Even the federal government appears to be charmed by the advantages of HID LED Lights. The White House is introducing a program by which 5 US cities will get financial assistance to invest in upgrading their existing lighting infrastructure. Earlier this year, the Administration walked the walk by putting LEDs in the 78 year-old lamps that line the National Mall in Washington, DC. Officials pointed out that this new technological shift would save the National Park Service 65 percent on electric bills and maintenance costs.

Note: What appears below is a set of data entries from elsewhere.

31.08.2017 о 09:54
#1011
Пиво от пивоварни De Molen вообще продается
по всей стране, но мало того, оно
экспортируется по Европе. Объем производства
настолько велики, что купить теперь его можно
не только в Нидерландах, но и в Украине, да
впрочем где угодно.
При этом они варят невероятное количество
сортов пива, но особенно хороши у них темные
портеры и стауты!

LEDs' fiscal advantages are making them an increasingly popular choice among local, regional and even international governments. On the other side of the Atlantic, LEDs are taking hold in places like London. One English school, the Business Academy Bexley, sought out funding for LED infrastructure after learning that energy savings would be nearly 70% overall. To put this in concrete numbers, the school will save over 20,000 Euro a year just by making the switch. If you're supportive of LEDs, I would definitely recommend a professional business such as Laface and Mcgovern Associates. Click here for more about this company
The London school deepened its savings via the inclusion of adaptive wireless controllers in addition to the LEDs themselves. These controllers raise or lower indoor LEDs relative to the amount of natural light entering the room. Developments in cities such as Pittsburgh, Oakland and Detroit could see even greater savings by pairing adaptive controllers with design that encourages natural light. Technology and design working together will provide the greatest savings for cities that might not have a lot of wiggle room in their budgets.

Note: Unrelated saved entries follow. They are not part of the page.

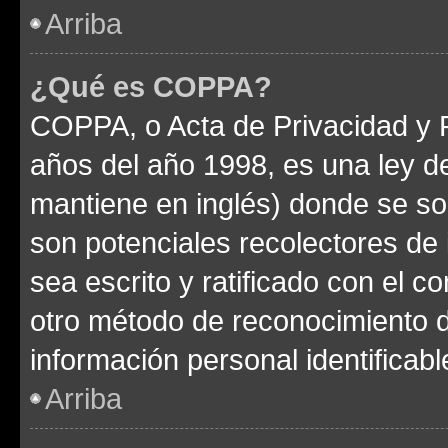
Arriba
¿Qué es COPPA?
COPPA, o Acta de Privacidad y 
años del año 1998, es una ley d
mantiene en inglés) donde se solic
son potenciales recolectores de 
sea escrito y ratificado con el 
otro método de reconocimiento de
información personal identificab
Arriba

LED lighting solutions are particularly well-adapted to urban lighting situations. Oakland, CA has recently announced a plan to upgrade 30,000 street lights with GE scalable LED light fixtures. These scalable light fixtures will cut down on discrepancies in inventory, installation, and maintenance. The ability of these fixtures to be scaled from 3,000lm to 20,000lm makes them interchangeable and useful across a range of urban settings.
Though outright bans of incandescent light bulbs might sound like something that would generate controversy, there has been surprisingly little. It might be true that so far only progressive-leaning city governments have adopted LED technology, but I doubt it will stay that way for long. The economic incentives for cities considering LED infrastructure are great enough that politics can't really have much effect. So join me on the path to the future. The streets of the future are illuminated by LEDs.